Short takes on the news
Do as I say • Nearly all motorists in America â nine out of 10, according to a new survey believe talking on cellphones while driving is dangerous and that other people shouldn't do it. But, when asked about their own habits, seven out of 10 of those same drivers admit to doing the same thing themselves. In fact, that 70 percent seems to believe they can get away with other risky driving behaviors, including speeding, driving while drowsy, not wearing seat belts and even texting or sending emails while on the road. All those habits have been identified as dangerous and often fatal, but people continue just the same. While we associate the "it can't happen to me" attitude toward risky behavior to teenagers, it seems adults in this country are nearly as guilty. But, of course, it can happen to anyone. Buckle up, get rested and, for goodness' sake, put the phones away.

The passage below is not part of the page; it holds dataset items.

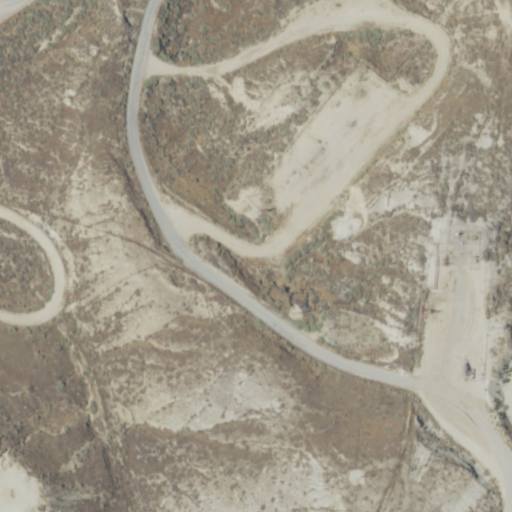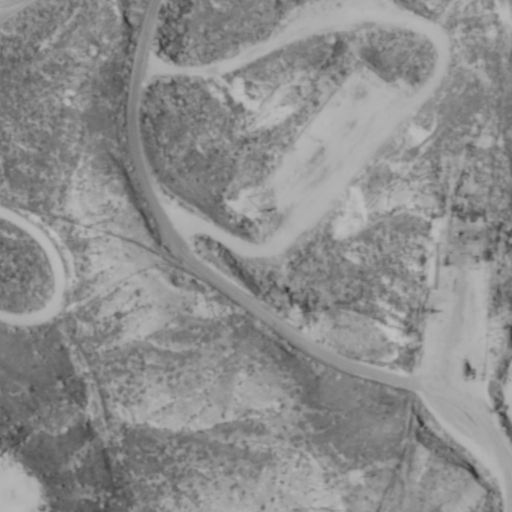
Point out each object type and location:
road: (25, 6)
road: (238, 296)
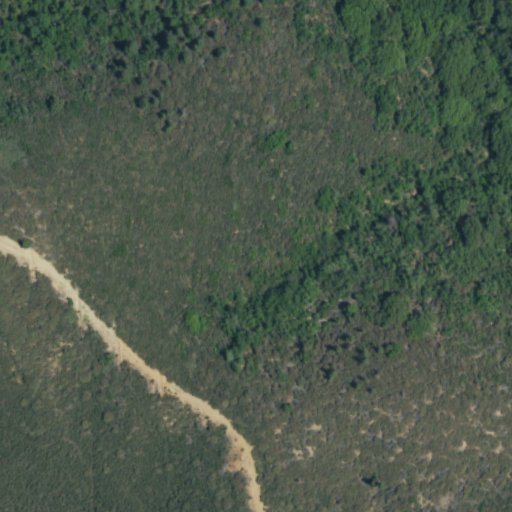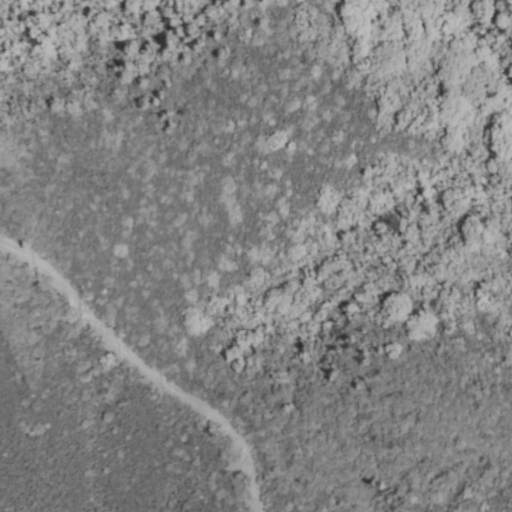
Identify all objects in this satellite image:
road: (149, 363)
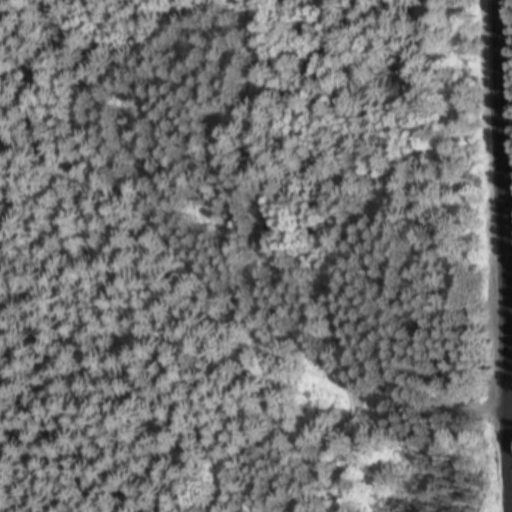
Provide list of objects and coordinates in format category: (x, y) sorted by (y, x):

Pay and perks • Utah House members did the right thing in passing a bill to make legislators' pay more fair and more transparent to constituents. The bill, sponsored by Republican House Majority Leader Brad Dee, R-Ogden, has been too long coming. It would rightly require each member of the Legislature to provide detailed receipts for hotel and food reimbursements. Current rules allow for a compensation package for Utah's part-time lawmakers of more than $16,000, but two-thirds of that is to pay for meals and lodging during the 45-day session and interim meetings each year. Members who live many miles from Salt Lake City have to use that money to pay for food and hotel rooms, while those who live within driving distance simply keep the cash. HJR6 would require members to submit receipts in order to receive the reimbursement. Under the bill all members would continue to receive the $16,000 annually, and the reimbursements would add to the total.

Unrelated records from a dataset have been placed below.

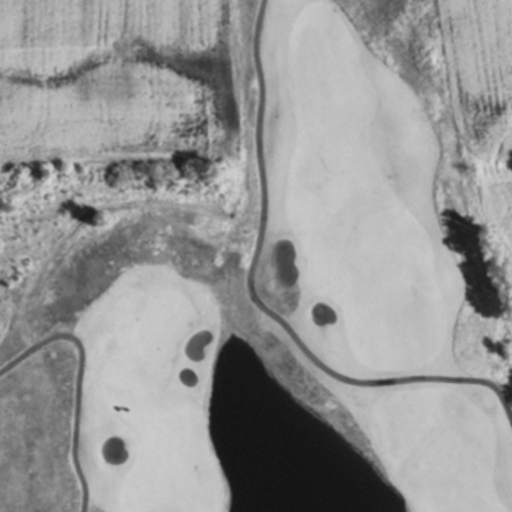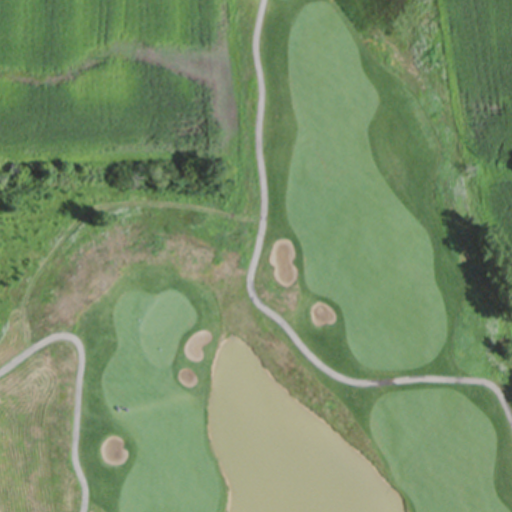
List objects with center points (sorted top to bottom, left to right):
park: (244, 261)
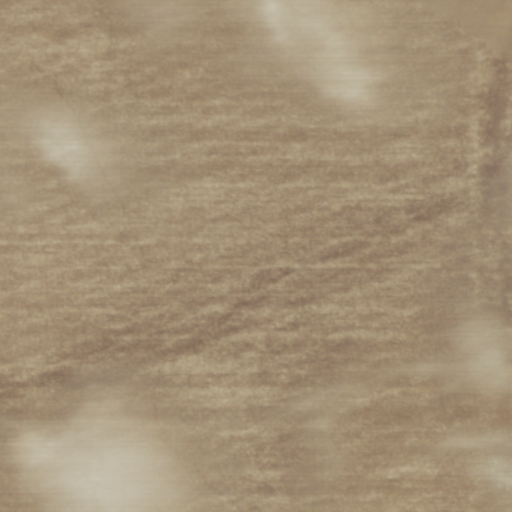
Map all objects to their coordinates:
crop: (256, 256)
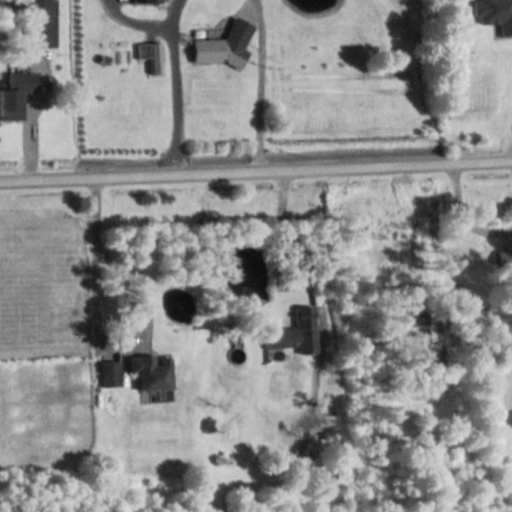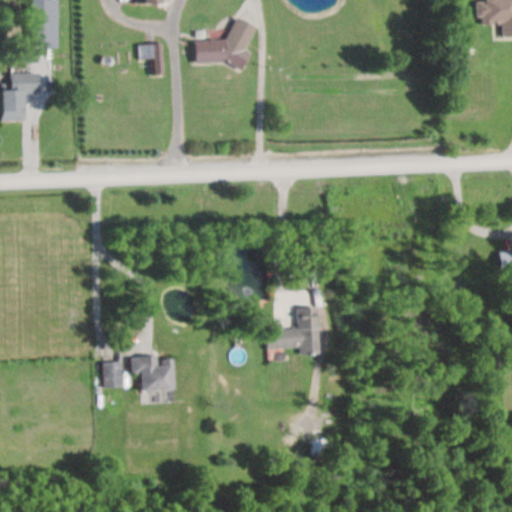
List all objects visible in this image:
building: (145, 2)
road: (206, 7)
building: (493, 15)
building: (213, 54)
building: (17, 96)
road: (507, 152)
road: (256, 170)
road: (277, 237)
road: (92, 249)
building: (294, 333)
building: (152, 372)
building: (109, 374)
building: (316, 448)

Climbing aboard the gun bandwagon • The support of Republican legislators for an unnecessary and ebullient letter to President Barack Obama from Utah sheriffs pledging to defend gun rights is not surprising but is still distasteful. The sheriffs' letter seems to anticipate a federal confiscation of guns purchased legally, though that has never been discussed. But, then, grandstanding in the Legislature is a Utah tradition.